JAMES CITY — The Virginia Legacy Soccer Club announced last week that it will join the National Premier Soccer League as an expansion team. Some time this fall the club will invite fans to pick a team nickname and, who knows, can a furry Muppet-like mascot to fire up younger fans be far behind?

Bobby O'Brien, Legacy's executive director, said the club is in the process of developing marketing ideas to draw fans for the NPSL debut in May 2014. Once there, he believes they'll like what they see.

"This is the fourth tier of soccer in the United States," O'Brien said. "It's very competitive."

The NPSL is a semi-pro league that William and Mary coaching legend and Legacy board member Al Albert says is comparable to Division I collegiate soccer. Two Major League Soccer franchises, D.C. United and the New York Red Bulls, field under-23 feeder teams in the more than 60-team NPSL.

Legacy will compete from May to July in the Mid-Atlantic Conference, which includes D.C. United U-23 as well as two teams from the Richmond area, one from Raleigh, N.C., and another from Myrtle Beach, S.C. Legacy will be a mixture of area college and high school players, as well as guys such as O'Brien, who graduated from Virginia Tech several years ago but is still in playing shape.

"This team fills a void that's been missing since the Legacy's Premier Development League (PDL) team (disbanded) a few years ago," Albert said. "This gives younger (high school) players a chance to train against older players, which is something they don't get enough of in this country.

"Usually they have to train against players their age. Older players in this country need more games, and this gives them 12 to 15 more each summer."

Legacy played in the PDL from 2002-09 and, at its peak, drew more than 600 fans per game. Albert and O'Brien see area colleges like William and Mary and Christopher Newport University providing a significant core of players to the team, which should help draw fans.

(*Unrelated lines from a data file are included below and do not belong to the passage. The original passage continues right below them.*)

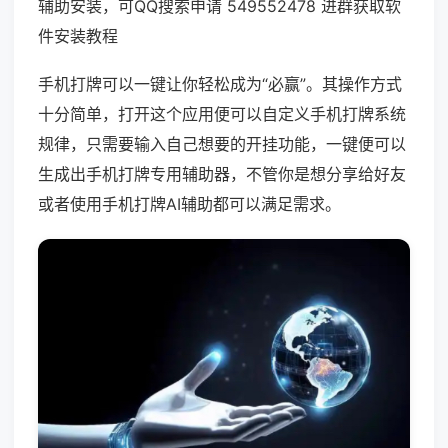
辅助安装，可QQ搜索申请 549552478 进群获取软
件安装教程
手机打牌可以一键让你轻松成为“必赢”。其操作方式
十分简单，打开这个应用便可以自定义手机打牌系统
规律，只需要输入自己想要的开挂功能，一键便可以
生成出手机打牌专用辅助器，不管你是想分享给好友
或者使用手机打牌AI辅助都可以满足需求。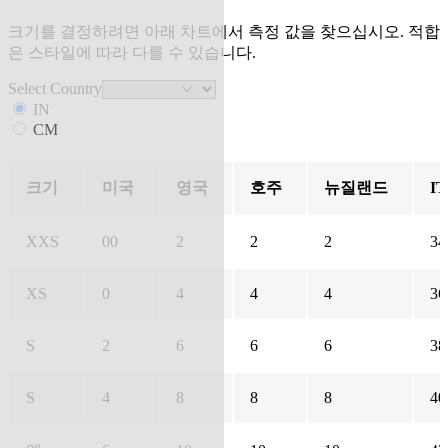
크기를 결정하려면 아래 차트에서 측정 값을 찾으십시오. 적합
은 스타일에 따라 다를 수 있습니다.
Select Country
IN
CM
크기
미국
영국
호주
뉴질랜드
IT
XXS
00
2
2
2
34
XS
0
4
4
4
36
S
2
6
6
6
38
S
4
8
8
8
40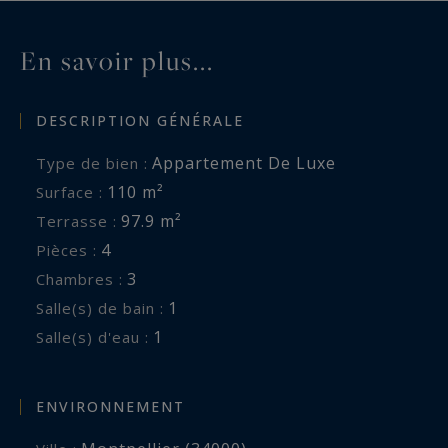
En savoir plus...
DESCRIPTION GÉNÉRALE
Appartement De Luxe
Type de bien :
110 m²
Surface :
97.9 m²
Terrasse :
4
Pièces :
3
Chambres :
1
Salle(s) de bain :
1
Salle(s) d'eau :
ENVIRONNEMENT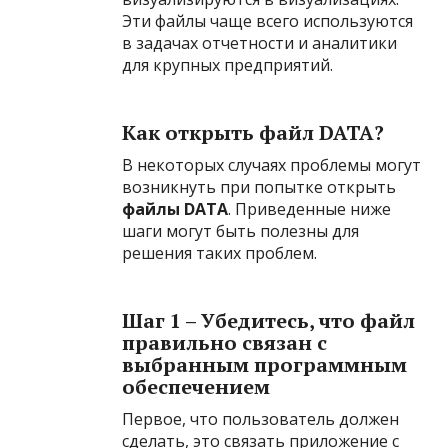
Эти файлы чаще всего используются
в задачах отчетности и аналитики
для крупных предприятий.
Как открыть файл DATA?
В некоторых случаях проблемы могут
возникнуть при попытке открыть
файлы DATA
. Приведенные ниже
шаги могут быть полезны для
решения таких проблем.
Шаг 1 – Убедитесь, что файл
правильно связан с
выбранным программным
обеспечением
Первое, что пользователь должен
сделать, это связать приложение с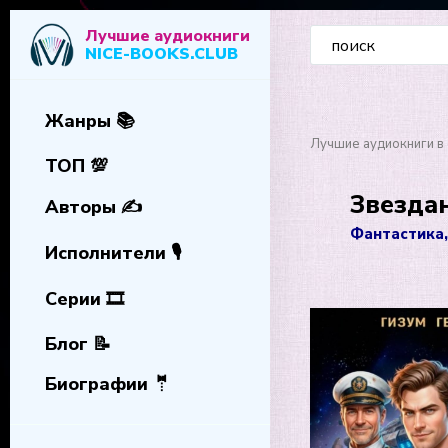
Лучшие аудиокниги
NICE-BOOKS.CLUB
Жанры 📚
Лучшие аудиокниги в 
ТОП 💯
Звездан
Авторы ✍️
Фантастика,
Исполнители 🎙️
Серии 🎞️
Блог 📝
Биографии 🤵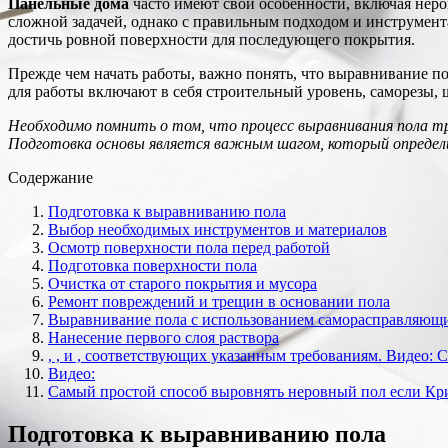
Панельные дома
часто имеют свои особенности, включая неро
сложной задачей, однако с правильным подходом и инструмен
достичь ровной поверхности для последующего покрытия.
Прежде чем начать работы, важно понять, что выравнивание п
для работы включают в себя строительный уровень, саморезы,
Необходимо помнить о том, что процесс выравнивания пола т
Подготовка основы является важным шагом, который определит
Содержание
Подготовка к выравниванию пола
Выбор необходимых инструментов и материалов
Осмотр поверхности пола перед работой
Подготовка поверхности пола
Очистка от старого покрытия и мусора
Ремонт повреждений и трещин в основании пола
Выравнивание пола с использованием саморасправляющи
Нанесение первого слоя раствора
, , и , соответствующих указанным требованиям. Видео:
Видео:
Самый простой способ выровнять неровный пол если Кри
Подготовка к выравниванию пола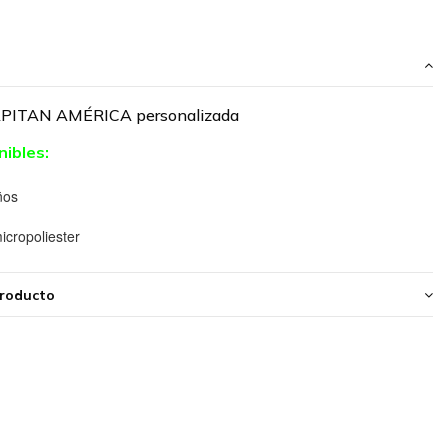
APITAN AMÉRICA personalizada
nibles:
ños
cropoliester
producto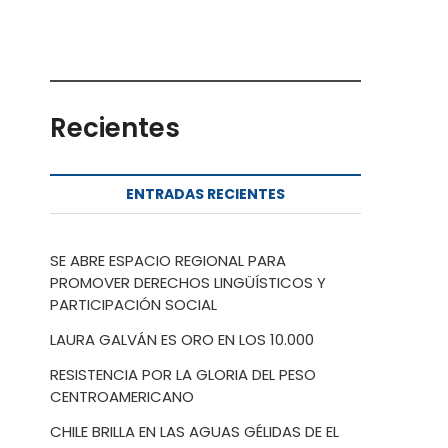
Recientes
ENTRADAS RECIENTES
SE ABRE ESPACIO REGIONAL PARA
PROMOVER DERECHOS LINGÜÍSTICOS Y
PARTICIPACIÓN SOCIAL
LAURA GALVÁN ES ORO EN LOS 10.000
RESISTENCIA POR LA GLORIA DEL PESO
CENTROAMERICANO
CHILE BRILLA EN LAS AGUAS GÉLIDAS DE EL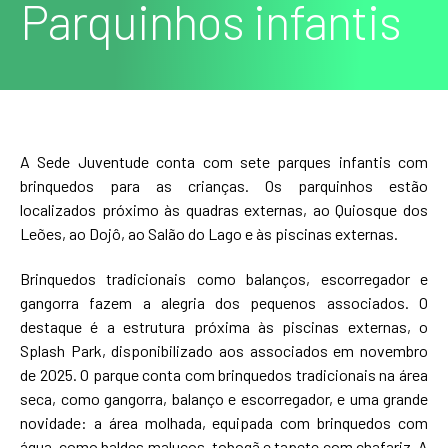
Parquinhos infantis
A Sede Juventude conta com sete parques infantis com
brinquedos para as crianças. Os parquinhos estão
localizados próximo às quadras externas, ao Quiosque dos
Leões, ao Dojô, ao Salão do Lago e às piscinas externas.
Brinquedos tradicionais como balanços, escorregador e
gangorra fazem a alegria dos pequenos associados. O
destaque é a estrutura próxima às piscinas externas, o
Splash Park, disponibilizado aos associados em novembro
de 2025. O parque conta com brinquedos tradicionais na área
seca, como gangorra, balanço e escorregador, e uma grande
novidade: a área molhada, equipada com brinquedos com
água, como baldes malucos, tobogã e tapete com chafariz. A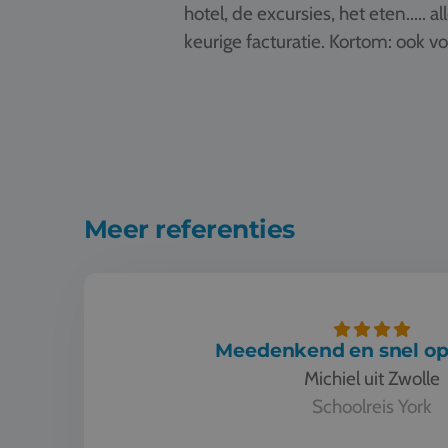
hotel, de excursies, het eten.....
keurige facturatie. Kortom: ook v
Meer referenties
Meedenkend en snel op
Michiel uit Zwolle
Schoolreis York
Meedenkend en snel oplossend.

Players from other colleges, college grads and high school players will round out the 24-26 man roster.

"It's not a prerequisite that you played for the Legacy, but we want players to have some kind of tie to the area," O'Brien said.

Two of the area's best high school soccer players of 2013 said they plan to play for Legacy in the NPSL.

"This is going to be pretty high quality soccer," said Lafayette's Emery Trott, who will play for Haverford College in Pennsylvania in the fall. "College soccer is much faster than high school and this is great for getting ready for that."

Tabb's Riley Maw, who's headed for W&M, said, "This is a great opportunity (for area fans) to see a kind of professional aspect of soccer. This is almost like an elite college soccer program.

"It's the next step for the club itself, to have a team at the third or fourth highest level of soccer. It's a good way to give back to the Legacy, and the kids who play for the Legacy have a place where they can go with the club."

O'Brien said giving younger Legacy players something to shoot for is a big reason the club joined the NPSL. He said it's not certain yet where the team will play.

Wanner Stadium in James City County, which O'Brien calls a fine facility, is a possible destination. But Legacy might choose Cooley Field in Williamsburg or CNU on occasion, he said, because those cozier venues put the fans closer to the field where they can create a more exciting atmosphere.

"Virginia Legacy is excited to bring the professional soccer experience to thousands of players, parents fans and soccer supporters in this region," O'Brien said. "We want to make this a fan-friendly atmosphere with a high quality of soccer.

"The NPSL is the same quality of soccer as the PDL, if not better, but is more cost effective for us."